A disruptive parent who initiated a citizen's arrest on Steve Seaford used the system to bully him, the assistant superintendent said Wednesday.

SPUSD Assistant Superintendent: 'I Feel Bullied'

An assault claim against Assistant Superintendent Steve Seaford has left the school official feeling bullied, he said Wednesday. 

"I've spent a lot of time working with schools' anti-bullying policy. I never would’ve imagined that someone could use such a tactic to bully [me],'' Seaford said in a telephone interview with Patch.

The assistant superintendent of instructional services for was arrested Friday, after a parent disrupted the district office by aggressively spewing profanities, officials said. It was the last day of school for the parent's two children, as the family no longer lived in South Pasadena. The parent initiated a citizen's arrest after Seaford allegedly pushed the parent toward the door, trying to get him to leave, according to a police bulletin. As with typical police reports, the alleged victim, in this case the parent, was not identified. 

Seaford denies pushing the man, whom he said the district found had been lying about his residency for a while. If a child doesn't live in South Pasadena, the family must apply for an out-of-district permit. The school district is not issuing any more such permits. 

Friday was to be the last day for the two students in question. Although Seaford scheduled a meeting with the parent for Wednesday (Sept. 12), he came to the office last Friday, arguing for his children to stay in the district.

"Upon becoming aggressive and loud, I asked him to leave. It became apparent that he was not going to leave, so I left the office. That contributed to his leaving, but there was no pushing at all,'' Seaford said.

"He did not get what he wanted. He was very frustrated and chose to make this false accusation to police,'' he added.

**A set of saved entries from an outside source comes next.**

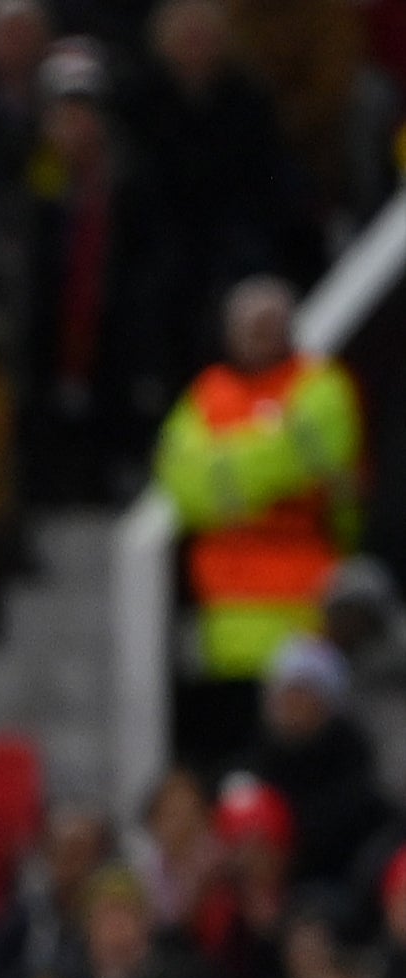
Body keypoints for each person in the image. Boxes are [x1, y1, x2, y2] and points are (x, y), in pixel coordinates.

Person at [155, 278, 363, 760]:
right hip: (224, 627)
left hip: (306, 619)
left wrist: (224, 472)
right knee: (234, 760)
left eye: (270, 325)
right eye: (249, 326)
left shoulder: (321, 385)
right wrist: (266, 464)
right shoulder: (208, 392)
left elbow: (310, 457)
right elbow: (180, 479)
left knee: (304, 758)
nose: (260, 336)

Det. Richard Lee said the parent initiated a private person's arrest, claiming assault. Police arrived and administered a ticket to Seaford for a misdemeanor, with a mandatory court date, he said. 

Like a police officer's arrest, Lee explained, the district attorney will either file the case for prosecution, or choose not to file. 

"As educators we do whatever we can to try to respect a parent's concerns over our policies, but this is just incredible. I feel bullied,'' Seaford said.